上述と逆のことも考えてみよう。ハイオク指定のクルマにレギュラーを入れることはあまり勧められることではないが、実際は問題にならないことが多いようである。ハイオク指定車両を持つユーザーの中には、実際にハイオクとレギュラーの両方を経験した上で、燃費(一定距離を走るときの燃料代)を考えて結論を出す人もいる。その結論として「レギュラーでいい」という話をよく聞くのが不可思議である。そういうクルマはレギュラー用とハイオク用のプログラム(点火時期や混合比の制御)にあまり差がないのかもしれない。確かに昔の雑誌を読むと、ハイオク仕様エンジン(SR20DE)にレギュラーとハイオクを使用し、それぞれパワーチェックをした結果、殆ど差が出なかったというのがあった。このレポートに私は強い衝撃を受けたので印象に残っている。

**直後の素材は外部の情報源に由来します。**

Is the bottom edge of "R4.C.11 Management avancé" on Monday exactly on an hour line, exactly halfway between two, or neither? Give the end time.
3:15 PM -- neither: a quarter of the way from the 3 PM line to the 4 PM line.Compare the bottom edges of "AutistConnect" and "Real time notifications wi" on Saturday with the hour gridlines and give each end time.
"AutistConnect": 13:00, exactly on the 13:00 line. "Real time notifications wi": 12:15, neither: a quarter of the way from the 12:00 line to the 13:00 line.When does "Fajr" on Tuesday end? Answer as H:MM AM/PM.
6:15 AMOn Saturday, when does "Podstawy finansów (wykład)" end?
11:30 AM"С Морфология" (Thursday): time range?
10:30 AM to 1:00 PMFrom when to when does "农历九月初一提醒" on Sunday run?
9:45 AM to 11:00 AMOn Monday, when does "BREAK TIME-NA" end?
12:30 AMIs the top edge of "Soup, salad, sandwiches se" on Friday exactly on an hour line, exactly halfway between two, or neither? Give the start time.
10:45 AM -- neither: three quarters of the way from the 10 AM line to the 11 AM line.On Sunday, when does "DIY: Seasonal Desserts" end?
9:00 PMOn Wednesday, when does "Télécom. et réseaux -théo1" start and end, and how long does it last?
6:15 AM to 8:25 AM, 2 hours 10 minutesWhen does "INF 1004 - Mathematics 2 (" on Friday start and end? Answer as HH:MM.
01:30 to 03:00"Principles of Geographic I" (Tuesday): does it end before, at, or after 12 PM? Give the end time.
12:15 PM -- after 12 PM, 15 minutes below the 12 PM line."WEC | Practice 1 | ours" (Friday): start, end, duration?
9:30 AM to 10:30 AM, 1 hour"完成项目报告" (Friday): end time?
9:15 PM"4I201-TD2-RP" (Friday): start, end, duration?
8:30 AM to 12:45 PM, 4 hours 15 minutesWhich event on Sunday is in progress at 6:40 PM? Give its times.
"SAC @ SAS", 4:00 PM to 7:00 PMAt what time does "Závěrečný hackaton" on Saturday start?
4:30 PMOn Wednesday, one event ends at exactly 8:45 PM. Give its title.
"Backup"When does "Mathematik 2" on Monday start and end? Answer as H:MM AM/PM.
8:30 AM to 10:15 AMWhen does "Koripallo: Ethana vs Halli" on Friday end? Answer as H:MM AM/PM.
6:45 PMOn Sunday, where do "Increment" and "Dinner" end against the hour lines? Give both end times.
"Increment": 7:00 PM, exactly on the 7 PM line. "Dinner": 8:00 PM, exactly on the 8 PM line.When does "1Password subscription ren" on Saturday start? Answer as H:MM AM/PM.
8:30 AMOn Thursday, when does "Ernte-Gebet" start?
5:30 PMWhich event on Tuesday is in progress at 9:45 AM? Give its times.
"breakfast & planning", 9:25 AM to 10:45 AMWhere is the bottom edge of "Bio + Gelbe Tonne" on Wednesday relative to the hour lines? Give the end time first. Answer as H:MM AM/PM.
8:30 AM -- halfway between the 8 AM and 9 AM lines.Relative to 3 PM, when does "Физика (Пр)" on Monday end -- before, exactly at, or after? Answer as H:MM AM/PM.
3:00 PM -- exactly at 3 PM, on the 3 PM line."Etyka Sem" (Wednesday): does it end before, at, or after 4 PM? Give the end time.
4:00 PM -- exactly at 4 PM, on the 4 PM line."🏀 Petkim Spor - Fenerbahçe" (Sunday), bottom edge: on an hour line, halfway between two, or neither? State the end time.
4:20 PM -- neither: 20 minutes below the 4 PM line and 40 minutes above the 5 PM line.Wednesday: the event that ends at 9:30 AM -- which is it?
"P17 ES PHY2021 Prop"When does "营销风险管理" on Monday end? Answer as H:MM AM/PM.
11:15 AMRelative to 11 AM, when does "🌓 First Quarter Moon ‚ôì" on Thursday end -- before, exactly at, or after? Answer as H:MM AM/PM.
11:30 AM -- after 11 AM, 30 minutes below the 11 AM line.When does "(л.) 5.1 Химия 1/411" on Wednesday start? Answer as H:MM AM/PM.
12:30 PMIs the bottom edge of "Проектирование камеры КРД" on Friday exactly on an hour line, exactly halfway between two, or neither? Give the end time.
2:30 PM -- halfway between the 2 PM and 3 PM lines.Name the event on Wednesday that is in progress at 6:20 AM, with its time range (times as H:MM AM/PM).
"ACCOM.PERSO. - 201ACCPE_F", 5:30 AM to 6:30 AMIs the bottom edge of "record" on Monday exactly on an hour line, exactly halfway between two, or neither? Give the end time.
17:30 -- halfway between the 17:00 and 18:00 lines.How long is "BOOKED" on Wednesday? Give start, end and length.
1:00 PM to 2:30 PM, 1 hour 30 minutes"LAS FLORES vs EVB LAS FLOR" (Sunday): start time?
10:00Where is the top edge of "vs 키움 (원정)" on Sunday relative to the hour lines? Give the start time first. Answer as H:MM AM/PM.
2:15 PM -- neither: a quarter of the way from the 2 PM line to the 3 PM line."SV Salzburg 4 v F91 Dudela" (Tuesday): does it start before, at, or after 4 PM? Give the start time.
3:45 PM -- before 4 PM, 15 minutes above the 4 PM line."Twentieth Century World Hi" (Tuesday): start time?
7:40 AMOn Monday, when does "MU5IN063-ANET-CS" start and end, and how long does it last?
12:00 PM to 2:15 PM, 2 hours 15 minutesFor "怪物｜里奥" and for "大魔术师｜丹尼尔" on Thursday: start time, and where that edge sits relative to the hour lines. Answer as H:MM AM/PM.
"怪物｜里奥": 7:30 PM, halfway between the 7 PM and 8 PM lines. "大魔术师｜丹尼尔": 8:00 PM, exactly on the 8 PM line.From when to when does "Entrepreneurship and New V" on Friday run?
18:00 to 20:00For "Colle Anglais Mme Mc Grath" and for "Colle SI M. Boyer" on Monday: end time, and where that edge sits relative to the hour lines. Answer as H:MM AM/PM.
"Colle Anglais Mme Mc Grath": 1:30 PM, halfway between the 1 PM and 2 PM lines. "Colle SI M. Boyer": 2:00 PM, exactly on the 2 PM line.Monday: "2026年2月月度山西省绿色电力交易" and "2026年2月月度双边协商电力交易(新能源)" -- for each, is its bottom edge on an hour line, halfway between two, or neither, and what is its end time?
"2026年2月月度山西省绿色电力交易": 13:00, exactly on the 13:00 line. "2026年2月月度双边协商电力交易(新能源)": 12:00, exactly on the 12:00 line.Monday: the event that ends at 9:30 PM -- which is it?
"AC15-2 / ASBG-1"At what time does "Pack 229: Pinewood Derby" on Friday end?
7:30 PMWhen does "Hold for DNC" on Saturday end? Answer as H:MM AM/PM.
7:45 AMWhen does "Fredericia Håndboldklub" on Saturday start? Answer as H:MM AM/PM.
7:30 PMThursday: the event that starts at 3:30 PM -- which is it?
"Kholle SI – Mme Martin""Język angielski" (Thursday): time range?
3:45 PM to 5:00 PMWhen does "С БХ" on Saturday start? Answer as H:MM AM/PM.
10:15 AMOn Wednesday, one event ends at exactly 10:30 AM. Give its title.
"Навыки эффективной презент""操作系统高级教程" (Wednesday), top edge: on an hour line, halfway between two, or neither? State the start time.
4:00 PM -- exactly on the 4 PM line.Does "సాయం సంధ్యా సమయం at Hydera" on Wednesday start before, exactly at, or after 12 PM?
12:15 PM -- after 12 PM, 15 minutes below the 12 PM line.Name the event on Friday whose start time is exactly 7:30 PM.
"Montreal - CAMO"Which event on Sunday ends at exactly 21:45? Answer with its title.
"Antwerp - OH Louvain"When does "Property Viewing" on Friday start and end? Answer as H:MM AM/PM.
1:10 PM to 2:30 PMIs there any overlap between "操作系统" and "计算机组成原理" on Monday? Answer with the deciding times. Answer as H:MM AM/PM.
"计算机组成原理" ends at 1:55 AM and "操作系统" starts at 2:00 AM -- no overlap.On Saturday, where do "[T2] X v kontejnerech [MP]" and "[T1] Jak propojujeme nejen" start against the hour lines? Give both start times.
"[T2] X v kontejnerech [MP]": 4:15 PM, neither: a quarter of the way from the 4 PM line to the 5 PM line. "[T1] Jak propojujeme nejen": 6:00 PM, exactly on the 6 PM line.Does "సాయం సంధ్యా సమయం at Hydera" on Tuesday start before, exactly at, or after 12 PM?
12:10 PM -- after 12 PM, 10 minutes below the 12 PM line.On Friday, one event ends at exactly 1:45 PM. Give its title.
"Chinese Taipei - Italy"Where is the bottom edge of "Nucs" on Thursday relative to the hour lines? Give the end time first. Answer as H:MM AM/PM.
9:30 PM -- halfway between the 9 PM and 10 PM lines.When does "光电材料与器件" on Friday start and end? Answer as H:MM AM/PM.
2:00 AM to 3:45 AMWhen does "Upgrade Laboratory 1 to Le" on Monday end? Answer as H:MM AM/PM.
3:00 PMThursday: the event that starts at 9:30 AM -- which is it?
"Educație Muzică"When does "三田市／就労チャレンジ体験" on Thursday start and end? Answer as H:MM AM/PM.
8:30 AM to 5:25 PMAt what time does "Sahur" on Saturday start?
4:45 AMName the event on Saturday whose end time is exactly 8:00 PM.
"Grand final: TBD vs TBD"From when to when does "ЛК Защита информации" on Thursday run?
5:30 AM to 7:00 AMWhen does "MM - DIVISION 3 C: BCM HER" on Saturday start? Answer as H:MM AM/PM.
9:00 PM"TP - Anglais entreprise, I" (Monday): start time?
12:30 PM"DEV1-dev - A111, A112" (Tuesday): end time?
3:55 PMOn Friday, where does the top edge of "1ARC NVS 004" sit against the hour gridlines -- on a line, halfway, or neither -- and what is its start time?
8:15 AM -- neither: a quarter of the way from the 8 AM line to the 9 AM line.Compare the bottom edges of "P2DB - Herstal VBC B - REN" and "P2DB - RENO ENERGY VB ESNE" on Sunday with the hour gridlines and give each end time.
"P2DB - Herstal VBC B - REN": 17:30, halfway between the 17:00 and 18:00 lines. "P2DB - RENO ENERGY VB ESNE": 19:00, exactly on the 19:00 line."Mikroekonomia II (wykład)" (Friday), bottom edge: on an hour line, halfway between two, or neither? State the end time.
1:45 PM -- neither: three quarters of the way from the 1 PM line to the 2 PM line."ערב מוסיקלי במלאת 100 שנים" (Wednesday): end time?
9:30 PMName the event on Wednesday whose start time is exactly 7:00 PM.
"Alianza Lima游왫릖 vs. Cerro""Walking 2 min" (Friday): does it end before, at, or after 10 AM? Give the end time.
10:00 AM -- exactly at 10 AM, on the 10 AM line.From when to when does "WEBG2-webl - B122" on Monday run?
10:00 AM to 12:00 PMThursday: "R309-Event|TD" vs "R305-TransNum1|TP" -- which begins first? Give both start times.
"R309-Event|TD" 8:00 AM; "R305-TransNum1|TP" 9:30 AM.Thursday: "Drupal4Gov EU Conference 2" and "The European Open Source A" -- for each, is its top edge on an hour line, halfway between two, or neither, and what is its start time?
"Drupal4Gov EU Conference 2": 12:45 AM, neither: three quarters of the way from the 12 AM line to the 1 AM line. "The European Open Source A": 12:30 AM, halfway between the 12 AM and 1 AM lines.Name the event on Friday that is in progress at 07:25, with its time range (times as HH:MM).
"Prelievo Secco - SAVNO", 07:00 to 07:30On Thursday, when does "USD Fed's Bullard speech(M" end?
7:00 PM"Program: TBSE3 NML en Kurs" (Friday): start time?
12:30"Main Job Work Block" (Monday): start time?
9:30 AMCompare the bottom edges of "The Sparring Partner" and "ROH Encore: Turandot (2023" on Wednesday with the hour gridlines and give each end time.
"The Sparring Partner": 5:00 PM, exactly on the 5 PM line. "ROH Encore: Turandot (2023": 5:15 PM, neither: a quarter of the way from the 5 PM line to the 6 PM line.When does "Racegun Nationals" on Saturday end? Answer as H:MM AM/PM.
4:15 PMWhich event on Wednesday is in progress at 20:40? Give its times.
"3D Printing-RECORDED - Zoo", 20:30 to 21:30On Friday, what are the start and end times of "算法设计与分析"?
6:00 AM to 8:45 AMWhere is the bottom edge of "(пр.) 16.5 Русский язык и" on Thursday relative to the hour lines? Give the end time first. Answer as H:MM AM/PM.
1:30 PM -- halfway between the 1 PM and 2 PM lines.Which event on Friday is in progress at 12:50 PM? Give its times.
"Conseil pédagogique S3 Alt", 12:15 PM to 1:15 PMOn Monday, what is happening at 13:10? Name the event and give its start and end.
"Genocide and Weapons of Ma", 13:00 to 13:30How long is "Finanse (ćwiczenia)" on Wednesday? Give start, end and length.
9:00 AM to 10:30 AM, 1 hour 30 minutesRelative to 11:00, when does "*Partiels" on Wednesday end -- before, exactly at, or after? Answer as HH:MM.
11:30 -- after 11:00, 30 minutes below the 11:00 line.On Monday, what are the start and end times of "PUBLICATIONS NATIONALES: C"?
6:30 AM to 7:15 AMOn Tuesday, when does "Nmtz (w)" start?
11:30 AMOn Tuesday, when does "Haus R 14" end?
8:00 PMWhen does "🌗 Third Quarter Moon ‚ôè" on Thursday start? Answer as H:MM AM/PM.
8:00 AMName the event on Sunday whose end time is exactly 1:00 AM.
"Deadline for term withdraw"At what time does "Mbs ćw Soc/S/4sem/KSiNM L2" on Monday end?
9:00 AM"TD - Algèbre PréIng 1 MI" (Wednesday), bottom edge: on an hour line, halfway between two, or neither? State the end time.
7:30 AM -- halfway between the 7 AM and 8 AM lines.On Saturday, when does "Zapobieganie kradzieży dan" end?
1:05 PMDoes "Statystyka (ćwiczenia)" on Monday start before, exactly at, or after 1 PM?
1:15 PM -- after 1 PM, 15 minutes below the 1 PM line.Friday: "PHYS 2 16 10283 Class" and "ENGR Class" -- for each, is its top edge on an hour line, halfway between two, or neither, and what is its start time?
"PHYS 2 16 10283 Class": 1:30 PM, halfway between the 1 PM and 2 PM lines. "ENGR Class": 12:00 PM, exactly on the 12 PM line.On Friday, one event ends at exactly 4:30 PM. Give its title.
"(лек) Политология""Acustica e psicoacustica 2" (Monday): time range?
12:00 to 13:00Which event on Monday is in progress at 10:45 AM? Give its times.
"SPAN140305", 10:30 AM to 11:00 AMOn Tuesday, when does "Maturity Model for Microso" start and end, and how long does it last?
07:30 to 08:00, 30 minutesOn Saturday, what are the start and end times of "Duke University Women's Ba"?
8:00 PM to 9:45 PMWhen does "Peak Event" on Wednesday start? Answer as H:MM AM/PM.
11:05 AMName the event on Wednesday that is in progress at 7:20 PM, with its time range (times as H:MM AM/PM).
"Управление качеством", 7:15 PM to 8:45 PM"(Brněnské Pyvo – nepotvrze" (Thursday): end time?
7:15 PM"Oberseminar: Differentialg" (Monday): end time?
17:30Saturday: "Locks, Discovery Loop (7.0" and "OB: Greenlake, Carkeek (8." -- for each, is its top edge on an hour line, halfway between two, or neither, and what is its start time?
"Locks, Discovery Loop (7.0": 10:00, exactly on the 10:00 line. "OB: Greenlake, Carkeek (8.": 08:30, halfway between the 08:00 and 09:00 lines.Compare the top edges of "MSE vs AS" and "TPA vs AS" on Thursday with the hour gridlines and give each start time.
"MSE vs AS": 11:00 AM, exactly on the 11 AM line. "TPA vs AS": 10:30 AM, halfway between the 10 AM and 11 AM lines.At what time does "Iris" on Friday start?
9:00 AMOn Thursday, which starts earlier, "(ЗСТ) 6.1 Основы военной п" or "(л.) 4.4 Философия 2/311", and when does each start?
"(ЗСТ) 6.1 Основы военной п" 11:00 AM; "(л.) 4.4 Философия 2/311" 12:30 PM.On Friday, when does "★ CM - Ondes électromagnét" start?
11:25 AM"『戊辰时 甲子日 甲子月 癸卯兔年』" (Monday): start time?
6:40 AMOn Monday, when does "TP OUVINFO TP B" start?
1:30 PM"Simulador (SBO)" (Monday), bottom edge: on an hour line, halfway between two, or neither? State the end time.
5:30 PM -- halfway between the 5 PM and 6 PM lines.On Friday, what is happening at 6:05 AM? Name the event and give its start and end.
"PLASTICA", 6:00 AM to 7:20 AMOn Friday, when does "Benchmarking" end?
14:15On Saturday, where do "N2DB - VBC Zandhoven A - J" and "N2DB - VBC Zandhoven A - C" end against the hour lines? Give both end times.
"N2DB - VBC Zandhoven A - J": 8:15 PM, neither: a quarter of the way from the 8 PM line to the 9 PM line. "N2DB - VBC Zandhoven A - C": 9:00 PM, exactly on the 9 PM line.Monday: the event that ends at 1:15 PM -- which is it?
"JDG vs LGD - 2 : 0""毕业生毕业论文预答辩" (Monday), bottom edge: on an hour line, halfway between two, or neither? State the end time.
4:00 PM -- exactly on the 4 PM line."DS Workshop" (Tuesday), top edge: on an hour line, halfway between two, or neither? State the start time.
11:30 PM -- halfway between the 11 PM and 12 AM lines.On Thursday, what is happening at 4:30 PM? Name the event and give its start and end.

上に書いた「一部のマニア」の中には、点火時期を早めたり圧縮比を上げたりしてノッキングが出てしまい、結果的にハイオクが必要になった人もいるだろう。ガソリンの性能を最大限に利用するためには、ノッキングが出る少し手前に点火時期を設定すると良いというのが通説なので、昔、私もタイミングライトを持ち出していろいろと試してみたことがあった。4K-Uノーマルエンジンで点火時期を2度進角させてみると、全開ではノッキングがひどくなった。つまりレギュラーでは殆ど点火時期を変更する余地が残されていなかった。言い換えると、初めから点火時期の設定は適切だったということである。そこで点火時期を進めた状態でハイオクを入れてみると、ノッキングは収まり、「さすがにハイオクだけのことはある」と思ったが、パワーアップした気がしなかった。したがって、街乗りではノーマル点火時期でレギュラーを使用することに落ち着いた。ガソリンの燃焼エネルギーはハイオクもレギュラーも同程度というので、点火時期を無理に早めてハイオクを入れても無意味なのであった。燃料に応じた最適な点火時期で燃やしてやることによって、それが持っている燃焼エネルギーを使いきれるというだけの話である。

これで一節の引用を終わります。